REQUIRED WORK: Every entry below should be reproduced exactly; no picture is to be included.

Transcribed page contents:

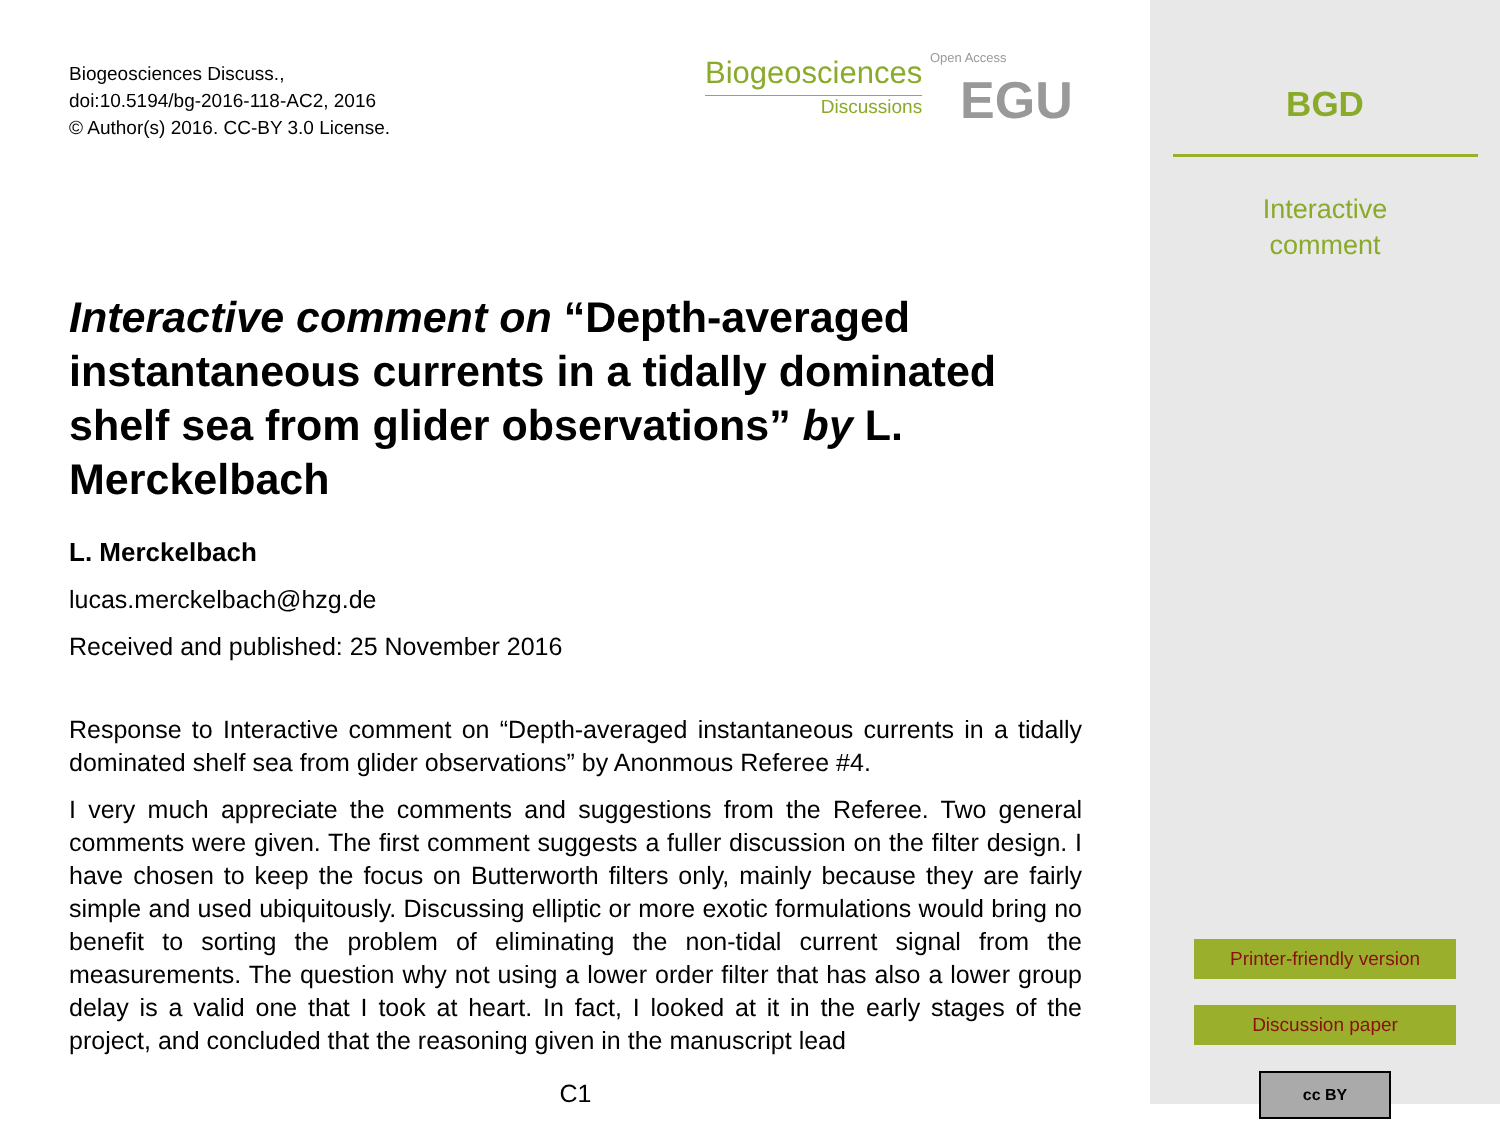Biogeosciences Discuss.,
doi:10.5194/bg-2016-118-AC2, 2016
© Author(s) 2016. CC-BY 3.0 License.
Biogeosciences
Discussions
EGU
Open Access
Interactive comment on “Depth-averaged instantaneous currents in a tidally dominated shelf sea from glider observations” by L. Merckelbach
L. Merckelbach
lucas.merckelbach@hzg.de
Received and published: 25 November 2016
Response to Interactive comment on “Depth-averaged instantaneous currents in a tidally dominated shelf sea from glider observations” by Anonmous Referee #4.
I very much appreciate the comments and suggestions from the Referee. Two general comments were given. The first comment suggests a fuller discussion on the filter design. I have chosen to keep the focus on Butterworth filters only, mainly because they are fairly simple and used ubiquitously. Discussing elliptic or more exotic formulations would bring no benefit to sorting the problem of eliminating the non-tidal current signal from the measurements. The question why not using a lower order filter that has also a lower group delay is a valid one that I took at heart. In fact, I looked at it in the early stages of the project, and concluded that the reasoning given in the manuscript lead
C1
BGD
Interactive
comment
Printer-friendly version
Discussion paper
cc BY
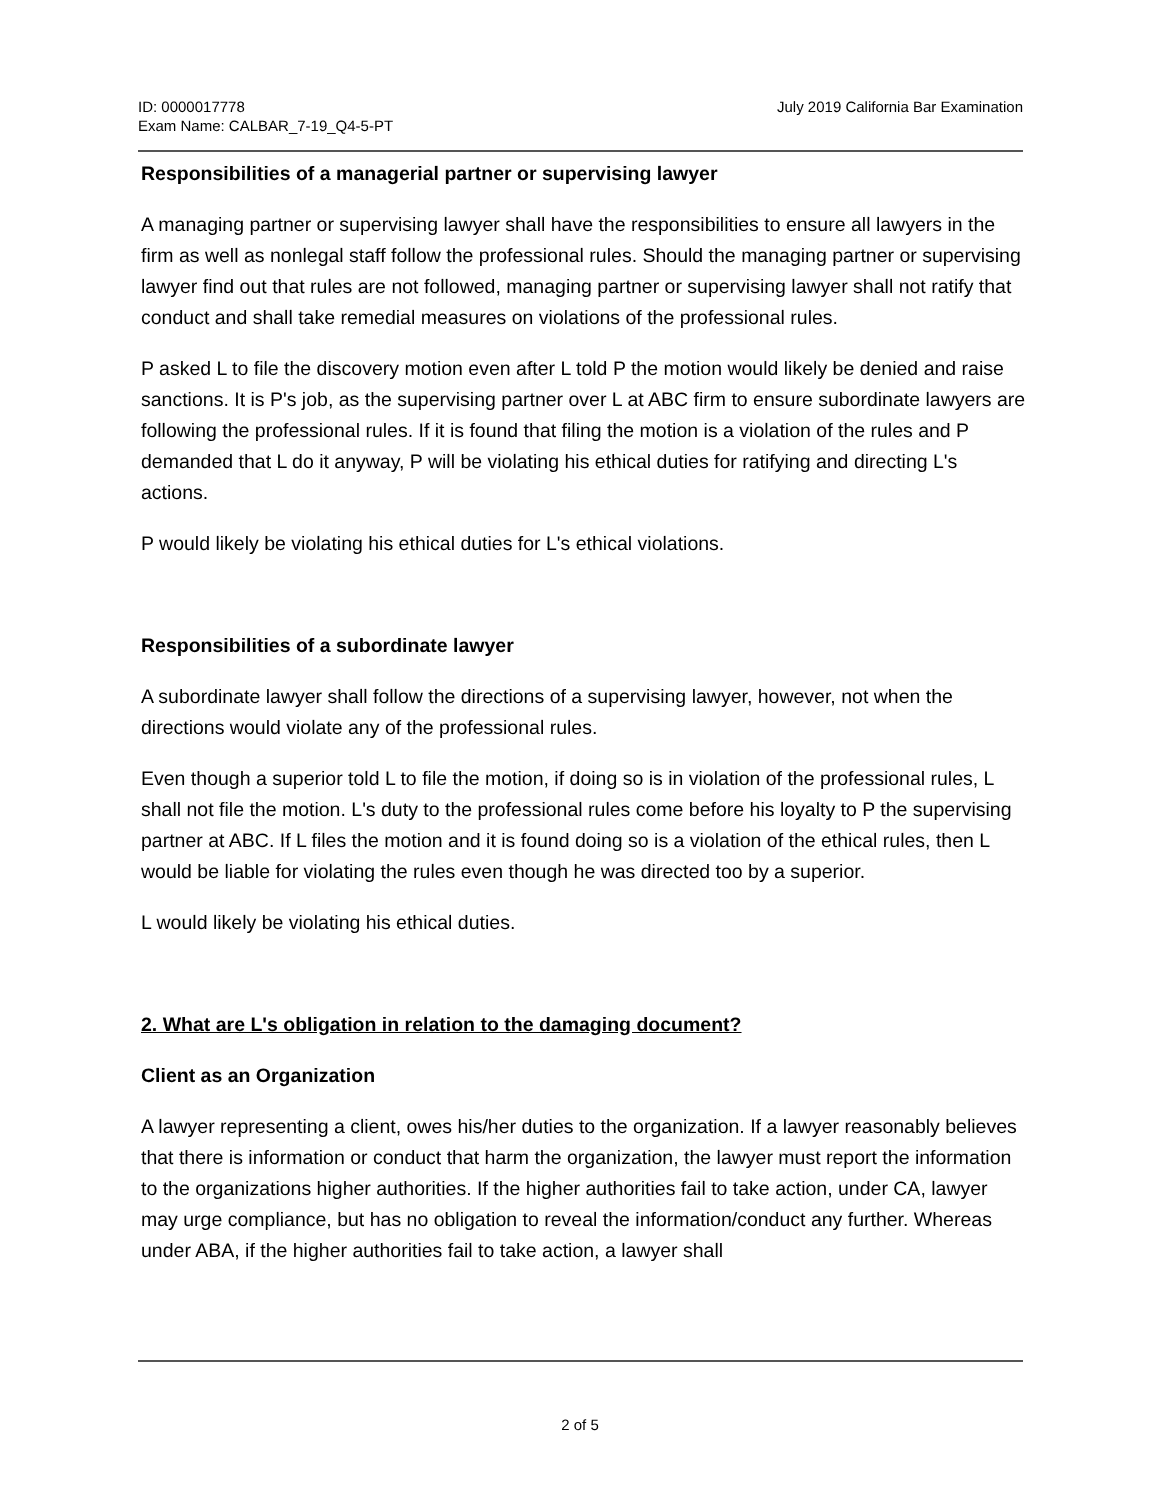ID: 0000017778
Exam Name: CALBAR_7-19_Q4-5-PT
July 2019 California Bar Examination
Responsibilities of a managerial partner or supervising lawyer
A managing partner or supervising lawyer shall have the responsibilities to ensure all lawyers in the firm as well as nonlegal staff follow the professional rules. Should the managing partner or supervising lawyer find out that rules are not followed, managing partner or supervising lawyer shall not ratify that conduct and shall take remedial measures on violations of the professional rules.
P asked L to file the discovery motion even after L told P the motion would likely be denied and raise sanctions. It is P's job, as the supervising partner over L at ABC firm to ensure subordinate lawyers are following the professional rules. If it is found that filing the motion is a violation of the rules and P demanded that L do it anyway, P will be violating his ethical duties for ratifying and directing L's actions.
P would likely be violating his ethical duties for L's ethical violations.
Responsibilities of a subordinate lawyer
A subordinate lawyer shall follow the directions of a supervising lawyer, however, not when the directions would violate any of the professional rules.
Even though a superior told L to file the motion, if doing so is in violation of the professional rules, L shall not file the motion. L's duty to the professional rules come before his loyalty to P the supervising partner at ABC. If L files the motion and it is found doing so is a violation of the ethical rules, then L would be liable for violating the rules even though he was directed too by a superior.
L would likely be violating his ethical duties.
2. What are L's obligation in relation to the damaging document?
Client as an Organization
A lawyer representing a client, owes his/her duties to the organization. If a lawyer reasonably believes that there is information or conduct that harm the organization, the lawyer must report the information to the organizations higher authorities. If the higher authorities fail to take action, under CA, lawyer may urge compliance, but has no obligation to reveal the information/conduct any further. Whereas under ABA, if the higher authorities fail to take action, a lawyer shall
2 of 5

TASK RESULT:
Biogeosciences Discuss.,
doi:10.5194/bg-2016-118-AC2, 2016
© Author(s) 2016. CC-BY 3.0 License.
Biogeosciences
Discussions
EGU
Open Access
Interactive comment on “Depth-averaged instantaneous currents in a tidally dominated shelf sea from glider observations” by L. Merckelbach
L. Merckelbach
lucas.merckelbach@hzg.de
Received and published: 25 November 2016
Response to Interactive comment on “Depth-averaged instantaneous currents in a tidally dominated shelf sea from glider observations” by Anonmous Referee #4.
I very much appreciate the comments and suggestions from the Referee. Two general comments were given. The first comment suggests a fuller discussion on the filter design. I have chosen to keep the focus on Butterworth filters only, mainly because they are fairly simple and used ubiquitously. Discussing elliptic or more exotic formulations would bring no benefit to sorting the problem of eliminating the non-tidal current signal from the measurements. The question why not using a lower order filter that has also a lower group delay is a valid one that I took at heart. In fact, I looked at it in the early stages of the project, and concluded that the reasoning given in the manuscript lead
C1
BGD
Interactive
comment
Printer-friendly version
Discussion paper
cc BY
ID: 0000017778
Exam Name: CALBAR_7-19_Q4-5-PT
July 2019 California Bar Examination
Responsibilities of a managerial partner or supervising lawyer
A managing partner or supervising lawyer shall have the responsibilities to ensure all lawyers in the firm as well as nonlegal staff follow the professional rules. Should the managing partner or supervising lawyer find out that rules are not followed, managing partner or supervising lawyer shall not ratify that conduct and shall take remedial measures on violations of the professional rules.
P asked L to file the discovery motion even after L told P the motion would likely be denied and raise sanctions. It is P's job, as the supervising partner over L at ABC firm to ensure subordinate lawyers are following the professional rules. If it is found that filing the motion is a violation of the rules and P demanded that L do it anyway, P will be violating his ethical duties for ratifying and directing L's actions.
P would likely be violating his ethical duties for L's ethical violations.
Responsibilities of a subordinate lawyer
A subordinate lawyer shall follow the directions of a supervising lawyer, however, not when the directions would violate any of the professional rules.
Even though a superior told L to file the motion, if doing so is in violation of the professional rules, L shall not file the motion. L's duty to the professional rules come before his loyalty to P the supervising partner at ABC. If L files the motion and it is found doing so is a violation of the ethical rules, then L would be liable for violating the rules even though he was directed too by a superior.
L would likely be violating his ethical duties.
2. What are L's obligation in relation to the damaging document?
Client as an Organization
A lawyer representing a client, owes his/her duties to the organization. If a lawyer reasonably believes that there is information or conduct that harm the organization, the lawyer must report the information to the organizations higher authorities. If the higher authorities fail to take action, under CA, lawyer may urge compliance, but has no obligation to reveal the information/conduct any further. Whereas under ABA, if the higher authorities fail to take action, a lawyer shall
2 of 5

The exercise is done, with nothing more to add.